Over an hour queuing to get in
It was heralded as a celebration festival marking the 20th anniversary of Daylesford Organic’s. It should be good I thought, as a regular customer of the Organic Farm shop.
I arrived hungry, deliberately having not eaten any breakfast. I was expecting to be tempted by delicious food options both from the food trucks and Daylesford Organic Farm Shop. Good food was why my husband and I had trekked to the festival.
Lunchtime comes and goes and we’re still stuck in the car for over an hour queuing to get into the car park. The parking attendant has no idea if we’ll be able to park – space is at total capacity and we had to wait for someone to come out of a space before we could go in. There were seemingly hundreds of cars behind us and with no parking attendants guiding cars into areas the situation is utter chaos. Will we ever be able to get out of here, I thought.

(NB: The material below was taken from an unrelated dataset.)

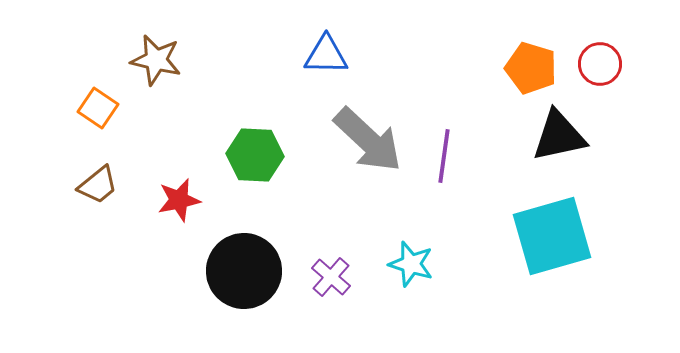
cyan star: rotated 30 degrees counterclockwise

Finally, having found an elusive space we made our way to the entrance where we still can’t get in as we’re in another queue to check tickets. A woman is passing out cans of water, apologising about the queues.
By this point attendees were getting very dissatisfied, especially as no wristbands were issued after the check-in process and queuing was a total waste of time. “Don’t we need a wristband or something?”. ‘No, Let us know if you need to go out of the festival’, I was told. The organisers, I was told, expected 20,000 visitors throughout the weekend, yet on the first day just four staff members were at the entrance manning the ticket desks.

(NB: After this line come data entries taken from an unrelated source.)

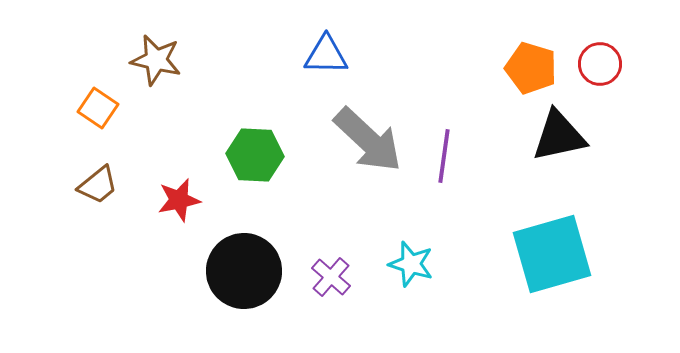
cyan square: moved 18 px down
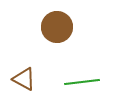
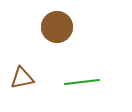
brown triangle: moved 2 px left, 1 px up; rotated 40 degrees counterclockwise
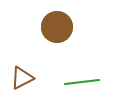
brown triangle: rotated 15 degrees counterclockwise
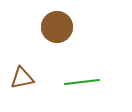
brown triangle: rotated 15 degrees clockwise
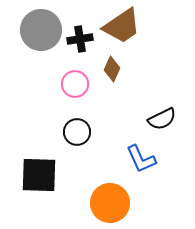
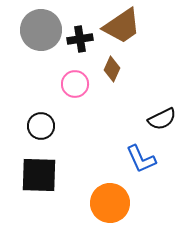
black circle: moved 36 px left, 6 px up
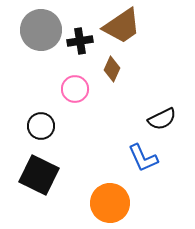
black cross: moved 2 px down
pink circle: moved 5 px down
blue L-shape: moved 2 px right, 1 px up
black square: rotated 24 degrees clockwise
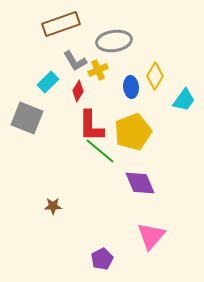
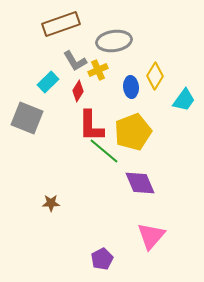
green line: moved 4 px right
brown star: moved 2 px left, 3 px up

The reward did not justify the wait
I’ve been to many festivals in Oxfordshire; big, small, quirky and totally whacky. None of them left me as disappointed as this one.

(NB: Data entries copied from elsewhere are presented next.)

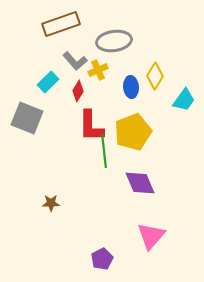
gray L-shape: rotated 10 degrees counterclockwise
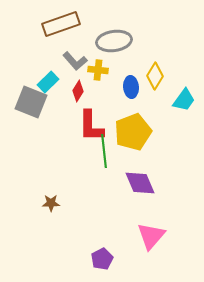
yellow cross: rotated 30 degrees clockwise
gray square: moved 4 px right, 16 px up
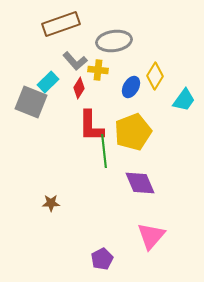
blue ellipse: rotated 35 degrees clockwise
red diamond: moved 1 px right, 3 px up
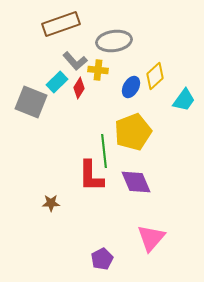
yellow diamond: rotated 16 degrees clockwise
cyan rectangle: moved 9 px right
red L-shape: moved 50 px down
purple diamond: moved 4 px left, 1 px up
pink triangle: moved 2 px down
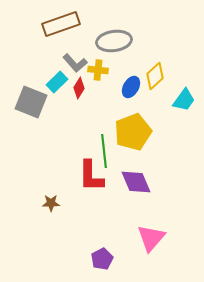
gray L-shape: moved 2 px down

I’m happy to wait up to 5-10 minutes in a queue for a food sample and maybe up to 25 minutes in a lunchtime queue. This was another massive fail. Long queues to taste a morsel of cheese or a sip of gin? No thank you. The long queues did not justify the reward. The Daylesford Organic Farm charcuterie stall had totally run out of all meats by a quarter past two! Visitors were so hungry I think I saw one eating a pickle sandwich!
Seriously! A smattering of food trucks to feed thousands of people
One Pizza truck, one South African truck, one BBQ, one pasta stall and a handful of other food operatives where the queues were seemingly 100 people long were filled with desperate parents phoning each other to ask if any queue was moving?! Is that enough ?
Even the Ice Cream cart had run out of most things except alcoholic lollies at just past two o’clock. In fairness, the G&T and the Rum and Coke Lollies were very nice.
With long queues resentment started to build. Comments overheard included “this is nuts” “Did they do the math?, “There’s not enough food what can we feed the children?” Little seems to anger us Brits more than no food.
I spoke to one man who said he’d been waiting 25 minutes to order and pay and then had to join another long queue to collect his corn on the cob after it had been cooked.
More people than you can feed – always a MASSIVE fail
I think and it’s just my personal opinion, someone either got a little greedy with the ticket sales or underestimated the sales dramatically, which inevitably meant that everyone’s experience was compromised.
I have never left a food festival hungry. What did I eat? Nothing.
Even the queues in the farm shop were insane.
On the next anniversary Festival, maybe leave your audience hungry for your next food event rather than let them actually leave hungry!
I left this festival after one hour, went straight to a pub in Ramsden for a delicious G&T and a packet of trendy crisps. Delicious.